4 JANVIER - PHILOSOPHIE France

Il y a un an, André Comte-Sponville publiait chez Albin Michel Le goût de vivre : et cent autres propos. Il y était question d'appétence pour l'existence, d'enthousiasme, d'envie. Cela avait bien marché. On avait compris que le philosophe vivait bien dans le monde et que ce monde l'inspirait. C'était rassurant sans être étonnant.

Comme une suite logique à cet engouement, il poursuit sa réflexion sur un thème ambitieux et grave : l'amour. Et derrière cet amour qu'il décline selon trois entrées d'un même sujet -l'amour passion (erôs), l'amour qui dure (philia) et l'amour des autres (agapê) -, il aborde la sexualité, les vertus et la mort. Eros sans Thanatos ne formerait pas en effet une tête d'affiche complète au théâtre de l'existence.

A sa manière, qui a fait son succès, celle d'avancer à petits pas en faisant croire que le chemin sera court, en multipliant les exemples de la vie quotidienne, Comte-Sponville entraîne donc son lecteur dans une randonnée philosophique jalonnée de quelques passages délicats toujours abordés avec une technique éprouvée. Comme tout bon guide, il fait des pauses. Il fait observer. Il remarque. Il s'interroge. Et, comme il est philosophe, il répond aux questions qu'on ne se posait pas.

Socrate, Platon, Montaigne, Pascal, Kant, Schopenhauer, Nietzsche, Simone Weil ou Alain sont convoqués pour parler de l'érotisme, de l'amitié, de la charité. Ils répondent présent dans ces essais qui ont conservé la saveur des conférences, leur présence, leur oralité, leur art de la digression pour mieux revenir ensuite au sujet. Même les répétitions servent à circonvenir l'essentiel.

Après le printemps tumultueux de l'affaire Dominique Strauss-Kahn, il n'était pas inutile qu'un philosophe, matérialiste et hédoniste, disciple d'Epicure et de Louis Althusser, qui fut son professeur à Normale sup, recadre le débat sur la sexualité et l'amour. "Le sexe n'a pas de morale, c'est pourquoi les amants doivent en avoir une."
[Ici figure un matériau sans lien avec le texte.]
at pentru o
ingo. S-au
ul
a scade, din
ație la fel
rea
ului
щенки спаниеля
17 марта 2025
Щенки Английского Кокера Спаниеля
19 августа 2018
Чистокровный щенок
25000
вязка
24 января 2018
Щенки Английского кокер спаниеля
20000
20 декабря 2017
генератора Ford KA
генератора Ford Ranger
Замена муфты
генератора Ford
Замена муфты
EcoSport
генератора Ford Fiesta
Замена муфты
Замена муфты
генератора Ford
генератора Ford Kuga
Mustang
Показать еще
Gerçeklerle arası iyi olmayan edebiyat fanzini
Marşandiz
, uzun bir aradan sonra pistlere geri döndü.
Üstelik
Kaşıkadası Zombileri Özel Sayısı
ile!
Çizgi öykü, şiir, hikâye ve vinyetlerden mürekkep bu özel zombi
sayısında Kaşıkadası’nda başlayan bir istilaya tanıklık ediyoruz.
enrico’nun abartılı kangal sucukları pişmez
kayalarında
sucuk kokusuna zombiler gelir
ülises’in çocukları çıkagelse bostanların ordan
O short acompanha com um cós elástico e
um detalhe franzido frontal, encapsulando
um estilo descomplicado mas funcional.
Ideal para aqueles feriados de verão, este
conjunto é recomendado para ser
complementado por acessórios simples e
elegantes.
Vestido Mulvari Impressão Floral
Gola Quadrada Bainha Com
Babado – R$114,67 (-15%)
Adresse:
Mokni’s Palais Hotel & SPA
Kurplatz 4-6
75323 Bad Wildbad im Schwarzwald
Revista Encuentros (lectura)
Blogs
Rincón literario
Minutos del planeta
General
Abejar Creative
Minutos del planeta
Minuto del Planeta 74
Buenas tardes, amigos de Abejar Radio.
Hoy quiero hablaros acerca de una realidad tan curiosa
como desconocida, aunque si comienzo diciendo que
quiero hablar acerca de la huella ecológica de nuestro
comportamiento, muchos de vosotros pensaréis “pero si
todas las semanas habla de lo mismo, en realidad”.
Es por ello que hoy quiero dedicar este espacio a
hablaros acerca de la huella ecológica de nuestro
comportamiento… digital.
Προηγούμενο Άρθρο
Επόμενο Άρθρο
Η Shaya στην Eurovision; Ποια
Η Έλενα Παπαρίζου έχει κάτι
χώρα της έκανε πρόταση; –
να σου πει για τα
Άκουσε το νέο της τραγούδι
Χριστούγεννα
Derrière Le sexe ni la mort, on voudrait entendre "le sexe nie la mort", ce qui n'est vrai que pour l'espèce, pas pour l'individu. "Le sexe ni la mort ne dépendent ordinairement de nous : il est rare qu'on les choisisse, impossible qu'on leur échappe."

A sa façon, ludique et pudique, érudite et accessible, André Comte-Sponville continue le chemin qu'il s'est fixé depuis le Petit traité des grandes vertus (1995), qui s'achevait justement sur l'amour. "Il serait plus facile de n'aimer rien ni personne ? Peut-être. Mais c'est que nous serions morts. Si nous n'aimions pas aussi la difficulté, comment pourrions-nous aimer la vie ?" Dans sa démarche qui fait son oeuvre, il montre que la philosophie, au quotidien, peut nous aider à réfléchir sur ce que nous sommes et ce que nous voulons être.